The error for such an interpolation has a similar form to that of the normal interpolation, and is given below;

\[f(x) = H_{2n+1}(x) + \frac{(x-x_0)^2(x-x_1)^2\ldots(x-x_n)^2}{(2n+2)!}f^{(2n+2)}(\xi(x)) \qquad \forall x-in[a,b], \xi(x)\in(a,b)\]

Note that $H_{2n+1}$ can be computed using the Divided differences function that was defined by us earlier. Define a new set $Z = { z_0, z_1\ldots z_{2n+1} }$ where $z_{2t} = x_t$ and $z_{2t+1} = z_{2t}$. It can be thus computed using the following formula similar to the one used for computing $P$;

\[H_{2n+1}(x) = f[z_0] + \sum_{i=1}^{2n+1} f[z_0,\ldots z_i](x-x_0)\ldots(x-x_{i-1})\]

 

Splines

Our methods for finding the interpolating polynomial fail because the order of the polynomial depends upon the number of datapoints, and a large degree polynomial usually is a bad idea as it is very sensitive to outliers.

Splines use a piecewise polynomial function instead to estimate the function $f(x)$, and tend to be more accurate and representative of the underlying function.

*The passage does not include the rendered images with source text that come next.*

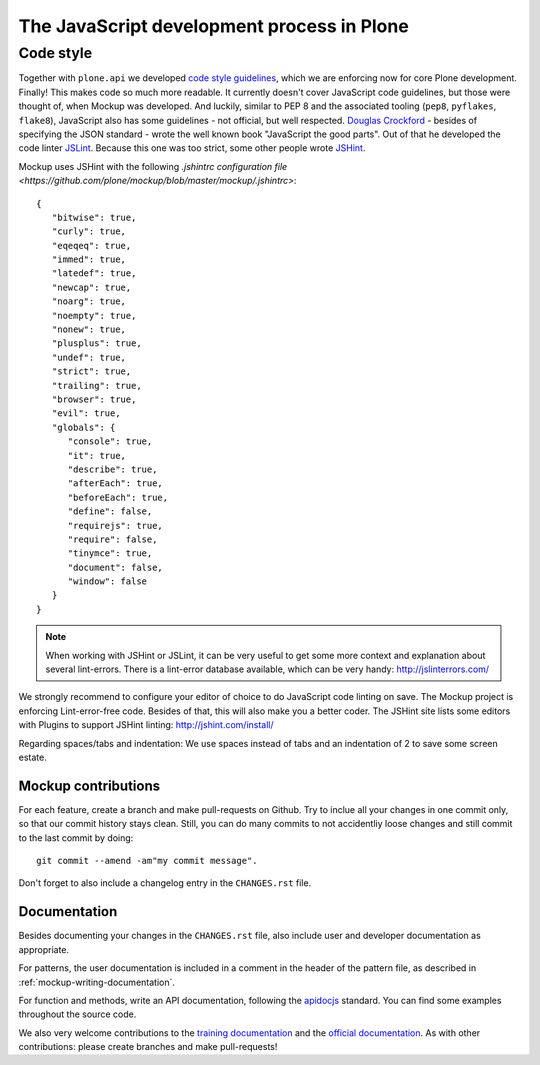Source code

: ===========================================
The JavaScript development process in Plone
===========================================

Code style
==========

Together with ``plone.api`` we developed `code style guidelines <https://github.com/plone/plone.api/blob/master/docs/contribute/conventions.rst>`_, which we are enforcing now for core Plone development. Finally! This makes code so much more readable. It currently doesn't cover JavaScript code guidelines, but those were thought of, when Mockup was developed. And luckily, similar to PEP 8 and the associated tooling (``pep8``, ``pyflakes``, ``flake8``), JavaScript also has some guidelines - not official, but well respected. `Douglas Crockford <http://javascript.crockford.com/>`_ - besides of specifying the JSON standard - wrote the well known book "JavaScript the good parts". Out of that he developed the code linter `JSLint <http://www.jslint.com/>`_. Because this one was too strict, some other people wrote `JSHint <http://jshint.com/>`_.

Mockup uses JSHint with the following `.jshintrc configuration file <https://github.com/plone/mockup/blob/master/mockup/.jshintrc>`::

    {
       "bitwise": true,
       "curly": true,
       "eqeqeq": true,
       "immed": true,
       "latedef": true,
       "newcap": true,
       "noarg": true,
       "noempty": true,
       "nonew": true,
       "plusplus": true,
       "undef": true,
       "strict": true,
       "trailing": true,
       "browser": true,
       "evil": true,
       "globals": {
          "console": true,
          "it": true,
          "describe": true,
          "afterEach": true,
          "beforeEach": true,
          "define": false,
          "requirejs": true,
          "require": false,
          "tinymce": true,
          "document": false,
          "window": false
       }
    }


.. note::

    When working with JSHint or JSLint, it can be very useful to get some more context and explanation about several lint-errors. There is a lint-error database available, which can be very handy: http://jslinterrors.com/


We strongly recommend to configure your editor of choice to do JavaScript code linting on save. The Mockup project is enforcing Lint-error-free code. Besides of that, this will also make you a better coder. The JSHint site lists some editors with Plugins to support JSHint linting: http://jshint.com/install/


Regarding spaces/tabs and indentation: We use spaces instead of tabs and an indentation of 2 to save some screen estate.


Mockup contributions
--------------------

For each feature, create a branch and make pull-requests on Github. Try to inclue all your changes in one commit only, so that our commit history stays clean. Still, you can do many commits to not accidentliy loose changes and still commit to the last commit by doing::

  git commit --amend -am"my commit message".

Don't forget to also include a changelog entry in the ``CHANGES.rst`` file.


Documentation
-------------

Besides documenting your changes in the ``CHANGES.rst`` file, also include user and developer documentation as appropriate.

For patterns, the user documentation is included in a comment in the header of the pattern file, as described in :ref:`mockup-writing-documentation`.

For function and methods, write an API documentation, following the `apidocjs <http://apidocjs.com/>`_ standard. You can find some examples throughout the source code.

We also very welcome contributions to the `training documentation <https://github.com/plone/training>`_ and the `official documentation <https://github.com/plone/documentation>`_. As with other contributions: please create branches and make pull-requests!
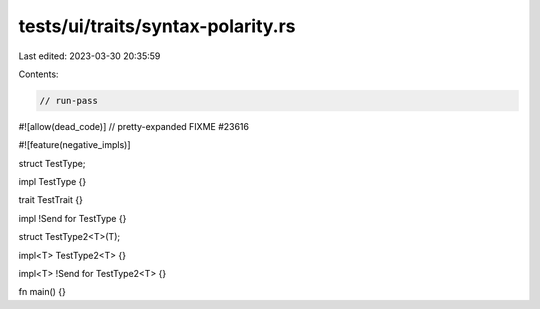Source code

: tests/ui/traits/syntax-polarity.rs
==================================

Last edited: 2023-03-30 20:35:59

Contents:

.. code-block:: rs

    // run-pass
#![allow(dead_code)]
// pretty-expanded FIXME #23616

#![feature(negative_impls)]

struct TestType;

impl TestType {}

trait TestTrait {}

impl !Send for TestType {}

struct TestType2<T>(T);

impl<T> TestType2<T> {}

impl<T> !Send for TestType2<T> {}

fn main() {}


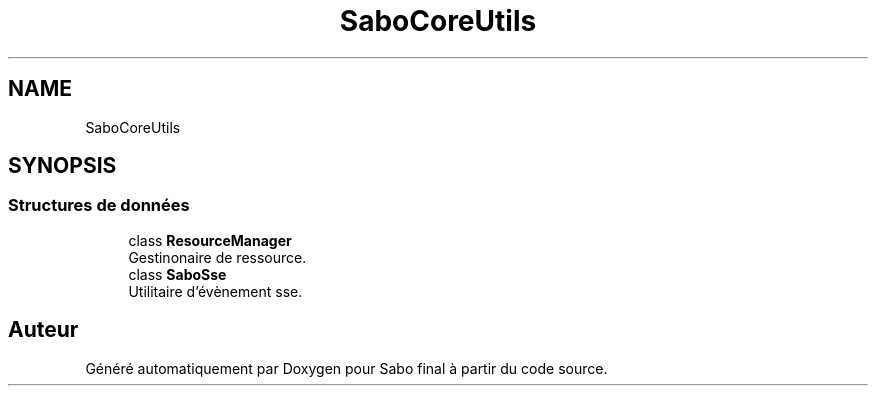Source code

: .TH "SaboCore\Utils\Sse" 3 "Mardi 23 Juillet 2024" "Version 1.1.1" "Sabo final" \" -*- nroff -*-
.ad l
.nh
.SH NAME
SaboCore\Utils\Sse
.SH SYNOPSIS
.br
.PP
.SS "Structures de données"

.in +1c
.ti -1c
.RI "class \fBResourceManager\fP"
.br
.RI "Gestinonaire de ressource\&. "
.ti -1c
.RI "class \fBSaboSse\fP"
.br
.RI "Utilitaire d'évènement sse\&. "
.in -1c
.SH "Auteur"
.PP 
Généré automatiquement par Doxygen pour Sabo final à partir du code source\&.
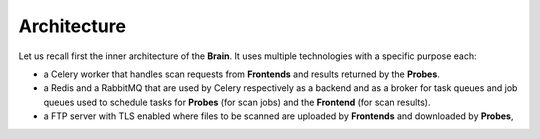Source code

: Architecture
------------

Let us recall first the inner architecture of the **Brain**. It uses multiple
technologies with a specific purpose each:

* a Celery worker that handles scan requests from **Frontends** and results
  returned by the **Probes**.
* a Redis and a RabbitMQ that are used by Celery respectively as a backend and
  as a broker for task queues and job queues used to schedule tasks for
  **Probes** (for scan jobs) and the **Frontend** (for scan results).
* a FTP server with TLS enabled where files to be scanned are uploaded by
  **Frontends** and downloaded by **Probes**,
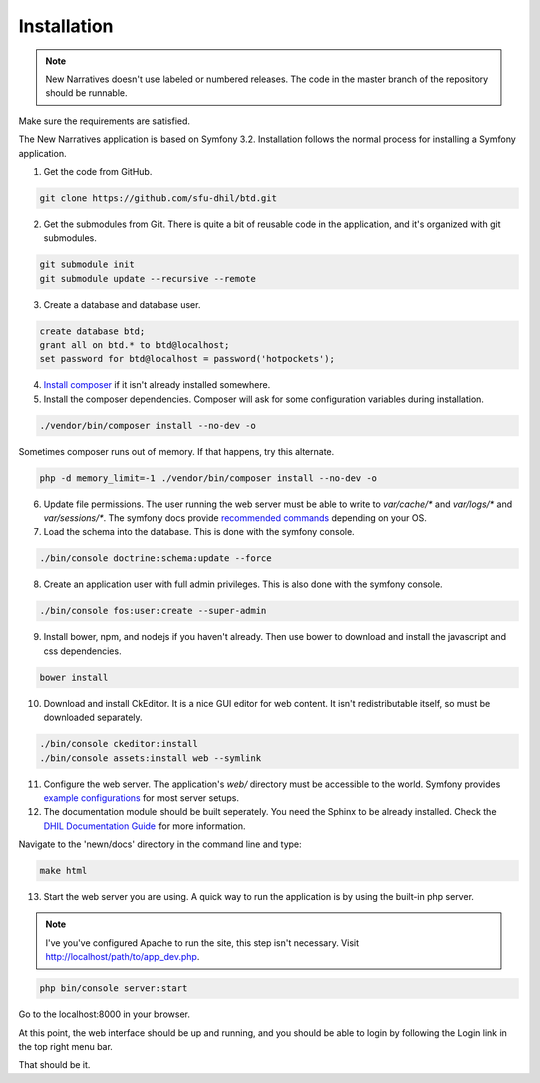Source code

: .. _install:

Installation
============

.. note::

    New Narratives doesn't use labeled or numbered releases. The code in the
    master branch of the repository should be runnable.

Make sure the requirements are satisfied.

The New Narratives application is based on Symfony 3.2. Installation follows the 
normal process for installing a Symfony application.

1. Get the code from GitHub. 

.. code-block:: bash

  git clone https://github.com/sfu-dhil/btd.git

2. Get the submodules from Git. There is quite a bit of reusable code in the
   application, and it's organized with git submodules.

.. code-block:: bash

  git submodule init
  git submodule update --recursive --remote

3. Create a database and database user.
  
.. code-block:: sql

  create database btd;
  grant all on btd.* to btd@localhost;
  set password for btd@localhost = password('hotpockets');

4. `Install composer`_ if it isn't already installed somewhere.
  
5. Install the composer dependencies. Composer will ask for some 
   configuration variables during installation.
  
.. code-block:: bash

  ./vendor/bin/composer install --no-dev -o
   
Sometimes composer runs out of memory. If that happens, try this alternate.
  
.. code-block:: bash

  php -d memory_limit=-1 ./vendor/bin/composer install --no-dev -o

6. Update file permissions. The user running the web server must be
   able to write to `var/cache/*` and `var/logs/*` and
   `var/sessions/*`. The symfony docs provide `recommended commands`_
   depending on your OS.
  
7. Load the schema into the database. This is done with the 
   symfony console.
  
.. code-block:: bash

  ./bin/console doctrine:schema:update --force
  
8. Create an application user with full admin privileges. This is also done 
   with the symfony console.
  
.. code-block:: bash

  ./bin/console fos:user:create --super-admin  
  
9. Install bower, npm, and nodejs if you haven't already. Then use bower to 
   download and install the javascript and css dependencies.
  
.. code-block:: bash

  bower install

10. Download and install CkEditor. It is a nice GUI editor for web content. It isn't redistributable itself, so must be downloaded separately.

.. code-block:: bash

  ./bin/console ckeditor:install
  ./bin/console assets:install web --symlink

11. Configure the web server. The application's `web/` directory must be accessible to the world. Symfony provides `example configurations`_ for most server setups.

12. The documentation module should be built seperately. You need the Sphinx to be already installed. Check the `DHIL Documentation Guide`_ for more information. 

Navigate to the 'newn/docs' directory in the command line and type: 

.. code-block:: bash

  make html

13. Start the web server you are using. A quick way to run the application is by using the built-in php server.

.. note:: I've you've configured Apache to run the site, this step isn't necessary. Visit http://localhost/path/to/app_dev.php.

.. code-block:: bash

  php bin/console server:start

Go to the localhost:8000 in your browser.

At this point, the web interface should be up and running, and you should be able to login by following the Login link in the top right menu bar.

That should be it.

.. _`XAMPP`: https://www.apachefriends.org/download.html

.. _`WAMP`: http://www.wampserver.com/en/

.. _`Install Composer`: https://getcomposer.org/download/

.. _`recommended commands`: http://symfony.com/doc/current/setup/file_permissions.html

.. _`example configurations`: http://symfony.com/doc/current/setup/web_server_configuration.html

.. _`DHIL Documentation Guide`: https://github.com/sfu-dhil/dhil-docs-guide

.. _`Install composer`: https://getcomposer.org/download/

.. _`recommended commands`:
   http://symfony.com/doc/current/setup/file_permissions.html

.. _`example configurations`:
   http://symfony.com/doc/current/setup/web_server_configuration.html
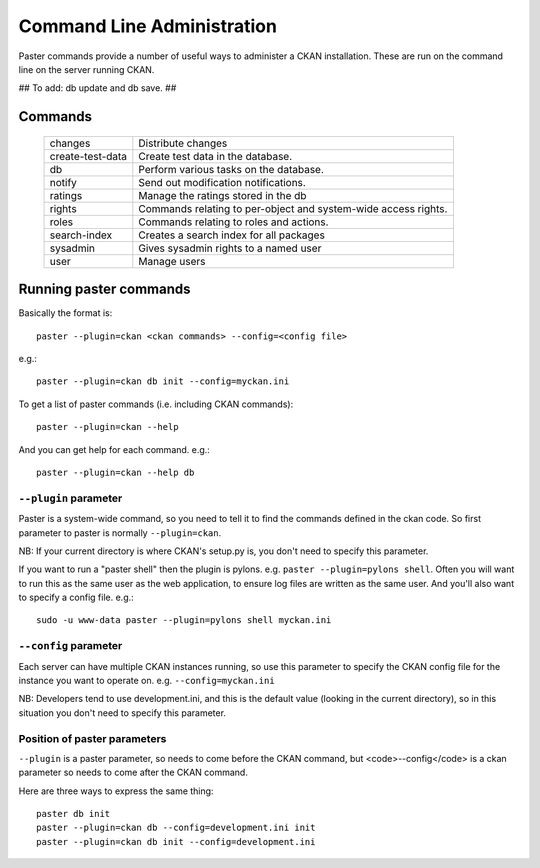 Command Line Administration
+++++++++++++++++++++++++++

Paster commands provide a number of useful ways to administer a CKAN installation. These are run on the command line on the server running CKAN.

## To add: db update and db save. ##

Commands
========

  ================= ==========================================================
  changes           Distribute changes
  create-test-data  Create test data in the database.
  db                Perform various tasks on the database.
  notify            Send out modification notifications.
  ratings           Manage the ratings stored in the db
  rights            Commands relating to per-object and system-wide access rights.
  roles             Commands relating to roles and actions.
  search-index      Creates a search index for all packages
  sysadmin          Gives sysadmin rights to a named user
  user              Manage users
  ================= ==========================================================


Running paster commands
=======================

Basically the format is:: 

  paster --plugin=ckan <ckan commands> --config=<config file>

e.g.::

  paster --plugin=ckan db init --config=myckan.ini


To get a list of paster commands (i.e. including CKAN commands)::

  paster --plugin=ckan --help

And you can get help for each command. e.g.::

  paster --plugin=ckan --help db


``--plugin`` parameter
--------------------

Paster is a system-wide command, so you need to tell it to find the commands defined in the ckan code. So first parameter to paster is normally ``--plugin=ckan``.

NB: If your current directory is where CKAN's setup.py is, you don't need to specify this parameter. 

If you want to run a "paster shell" then the plugin is pylons. e.g. ``paster --plugin=pylons shell``. Often you will want to run this as the same user as the web application, to ensure log files are written as the same user. And you'll also want to specify a config file. e.g.::

  sudo -u www-data paster --plugin=pylons shell myckan.ini


``--config`` parameter
----------------------

Each server can have multiple CKAN instances running, so use this parameter to specify the CKAN config file for the instance you want to operate on. e.g. ``--config=myckan.ini``

NB: Developers tend to use development.ini, and this is the default value (looking in the current directory), so in this situation you don't need to specify this parameter.


Position of paster parameters
-----------------------------

``--plugin`` is a paster parameter, so needs to come before the CKAN command, but <code>--config</code> is a ckan parameter so needs to come after the CKAN command.

Here are three ways to express the same thing::

  paster db init
  paster --plugin=ckan db --config=development.ini init
  paster --plugin=ckan db init --config=development.ini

A cubic spline is the most simplest case because we have four equations that need to be satisfied, and a cubic equation has four variables that can be adjusted. The following constraints need to be satisfied for a given set of data points ${x_0, x_1, \ldots x_n }$;

1. $S_j(x)$ is a polynomial defined on each $[x_j, x_{j+1}]$
2. $S_j(x_j) = f(x_j)$ and $S_j(x_{j+1}) = f(x_{j+1})$
3. $S_j’(x_{j+1}) = S_{j+1}’(x_{j+1})$ and $S_j’‘(x_{j+1}) = S_{j+1}’‘(x_{j+1})$

Moreover, there are two kinds of boundary conditions that may be imposed. Clamped boundary conditions are usually the better option, but natural boundaries are usually used because the derivative information is not available.

1. Natural or Free boundary: $S’‘(x_0) = S’‘(x_n) = 0$
2. Clamped Boundary: $S’(x_0) = f’(x_0)$ and $S’(x_n) = f’(x_n)$

The cubic equation for the interval $[x_i, x_{i+1}]$ is usually written in the following manner;

\[S_i(x) = a_i + b_i(x-x_i) + c_i(x-x_i)^2 + d_i(x-x_i)^3\]

The error for clamped boundary condition is given by the following equation. The error for clamped is of the fourth order as well, but is more difficult to express because the clamped case is more prone to errors.

\[\vert f(x)-S(x) \vert \leq \frac{5M}{384}\max_j(x_{j+1}-x_j)^4 \qquad M=\max_{a\leq x\leq b}\vert f^{(4)}(x)\vert\]